Installing the Data Validation Engine
Warning
DVE is currently an unstable package. Expect breaking changes between every minor patch. We intend to follow semantic versioning of major.minor.patch more strictly after a 1.0 release. Until then, we recommend that you pin your install to the latest version available and keep an eye on future releases.
Please note that we only support Python runtimes of 3.10 and 3.11. In the future we will look to add support for Python versions greater than 3.11, but it's not an immediate priority.
If working on Python 3.7, the 0.1 release supports this (and only this) version of Python. However, we have not been updating that version with any bugfixes, performance improvements etc. There are also a number of vulnerable dependencies on version 0.1 release due to Python 3.7 being depreciated and a number of packages dropping support. If you choose to install 0.1, you accept the risks of doing so and additional support will not be provided.
You can install the DVE package through python package managers such as pip, pipx, uv and poetry.
pip install data-validation-engine
pipx install data-validation-engine
Add to your existing uv project...
uv add data-validation-engine
...or you can add via your pyproject.toml...
dependencies = [
data-validation-engine
]
uv lock
uv sync
Add to your existing poetry project...
poetry add data-validation-engine
...or you can add via your pyproject.toml...
[tool.poetry.dependencies]
data-validation-engine = "*"
poetry lock
poetry install
Info
We are working on getting the DVE available via Conda. We will update this page with the relevant instructions once this has been successfully setup.

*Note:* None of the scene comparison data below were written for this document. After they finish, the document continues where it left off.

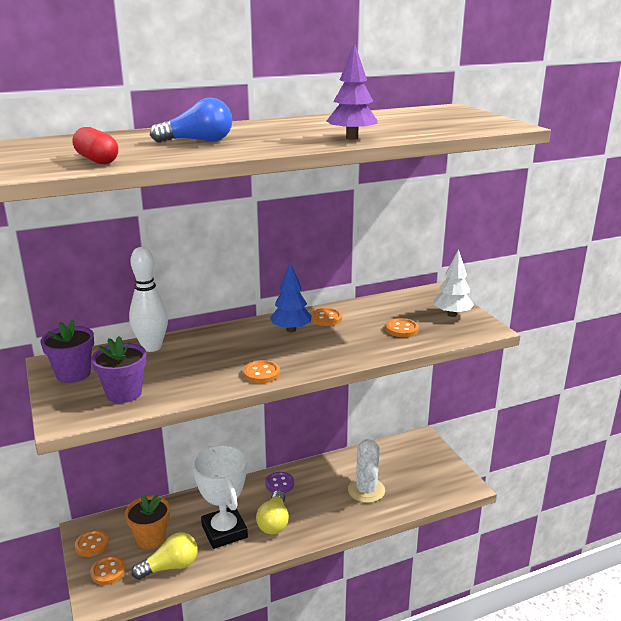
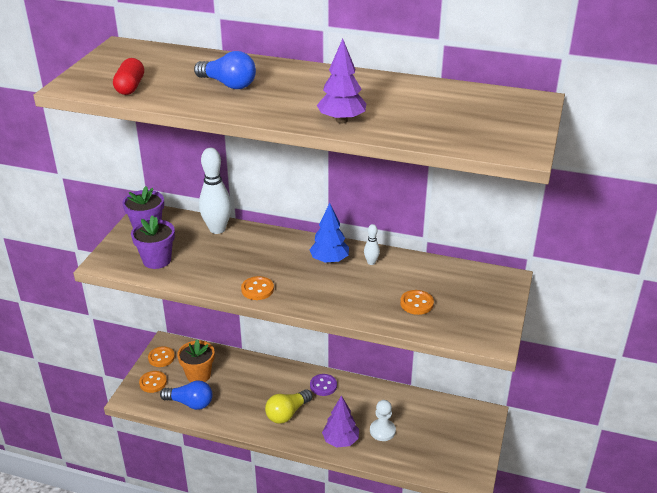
camera: 40 degrees right, 10 degrees up
(170, 566) = (190, 403): yellow light bulb -> blue light bulb
(224, 531) = (247, 399): white trophy -> none
(326, 318) = (371, 262): orange button -> white bowling pin
(343, 516) = (340, 441): none -> purple tree
(366, 490) = (382, 431): white cactus -> white pawn
(452, 314) = (483, 310): white tree -> none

Python dependencies are listed in the pyproject.toml. Many of the dependencies are locked to quite restrictive versions due to complexity of this package. Core packages such as Pydantic, Pyspark and DuckDB are unlikely to receive flexible version constraints as changes in those packages could cause the DVE to malfunction. For less important dependencies, we have tried to make the contraints more flexible. Therefore, we would advise you to install the DVE into a seperate environment rather than trying to integrate it into an existing Python environment.
Once you have installed the DVE you are almost ready to use it. To be able to run the DVE, you will need to choose one of the supported pipeline runners (see Backend implementations here - DuckDB or Spark) and you will need to create your own dischema document to configure how the DVE should validate incoming data. You can read more about this in the Getting Started page.
DVE Version Compatability Matrix¶
| DVE Version | Python Version | DuckDB Version | Spark Version | Pydantic Version |
|---|---|---|---|---|
| >=0.6 | >=3.10,<3.12 | 1.1.* | 3.4.* | 1.10.15 |
| >=0.2,<0.6 | >=3.10,<3.12 | 1.1.0 | 3.4.4 | 1.10.15 |
| 0.1 | >=3.7.2,<3.8 | 1.1.0 | 3.2.1 | 1.10.15 |